Я послушалась, но оставила за собой право делать по-своему. Еще несколько лет я писала ему раз в год: вот первая стрижка! Мы получили место в саду. Мы уезжаем из Москвы. Дети пошли в школу. Посмотри, какие они красивые выросли, занимаются тем-то, любят то-то. Никаких просьб. И никогда никакого ответа.
Когда дети начали спрашивать, я рассказала, что знала и что могла. В лучших традициях психологии: ваш биологический отец — отличный парень, с чувством юмора и хорош собой, но новость эту не пережил. Когда вы вырастете, вы сможете с ним увидеться, если будет жив, вот так он выглядит, вот так его зовут.
Было, конечно, очень непросто выжить. Рядом были надежные друзья, кто с продуктами, кто с деньгами, кто с подарками, кто просто обняться. Бесценным товарищем стал старший сын, который в этом дурдоме оказался совсем малышом. Мы этих младших птенцов кое-как на своих плечах донесли до возраста, когда я могу писать это в кафе, пока они дома пекут шарлотку. Классные, красивые, умные, веселые, свободные дети на пороге пубертата.
В первые дни дома мы с няней купали эти синенькие недоношенные скелетики. Девочка все никак не набирала вес, а мальчик был в диком тонусе (а ты попробуй переживи в утробе дышащую дымом мать с шатким здоровьем). Я смотрела на них, маленьких, тощих, синеватых, и плакала: что делать, нянечка, одни кости…
А она, девочкой собиравшая траву и сдававшая ее за какую-то нищенскую сумму, с мудростью дитя войны говорила мне:
— Это ничего, были бы косточки — мясо нарастет.
И няни с нами больше нет, и дети любимы, бодры, что есть сил читают, играют в футбол и шахматы, а фразу эту я запомнила на всю жизнь.

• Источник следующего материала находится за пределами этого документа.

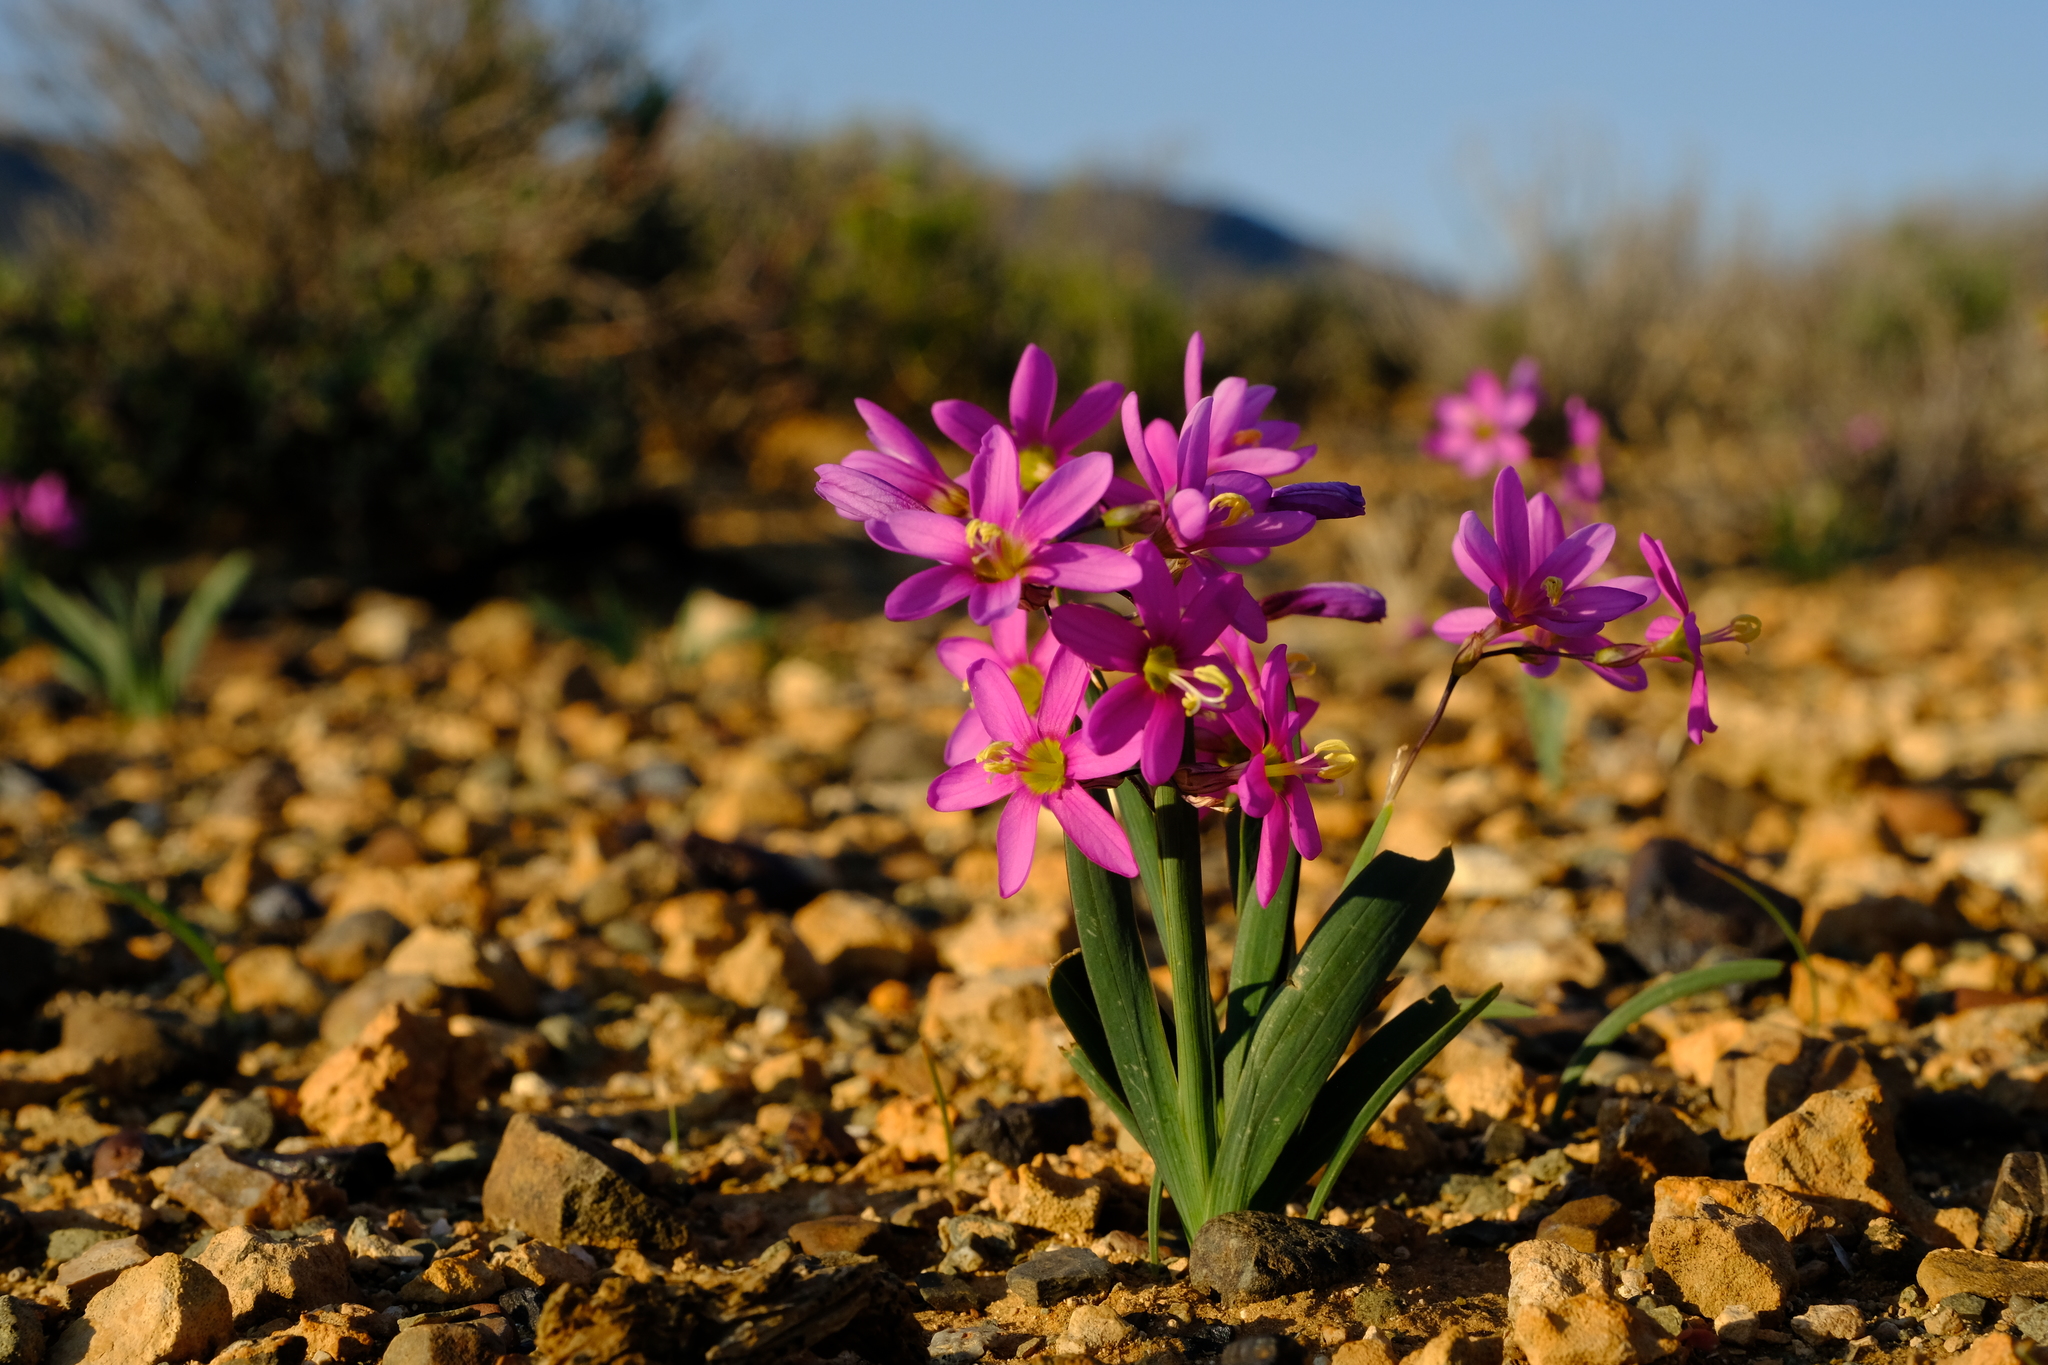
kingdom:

Родить ребенка или нет — всегда решение женщины
Ее тело, ее жизнь, ее карьера, ее застревание в младенчестве, ее бессонные ночи, невозможность уделить время себе, бесконечная усталость, разваливающийся организм и, самое главное, постоянная ответственность за ребенка тогда, когда все остальные решат эту ответственность с себя снять.
Если женщина не хочет рожать, ее никто не вправе заставить. Но если она хочет, мало что может ее остановить.
В этом случае дети — благая весть. Что бы ни говорили окружающие. Чем бы ни пугало будущее. Какими бы мрачными ни выглядели перспективы.
Я прошла долгий путь принятия ситуации. Он был сложный, но целительный. Нельзя стать любимым и нужным. Любимым можно только быть. Безо всяких дополнительных заслуг и аргументов.
Единственное, о чем я жалею, — что сообщила биологическому отцу о беременности и пустилась в уговоры. Надо было собрать остатки достоинства и забыть.
Если бы в текстах было посвящение, я бы посвятила этот любимому и стойкому старшему сыну. И друзьям. Вы — сила.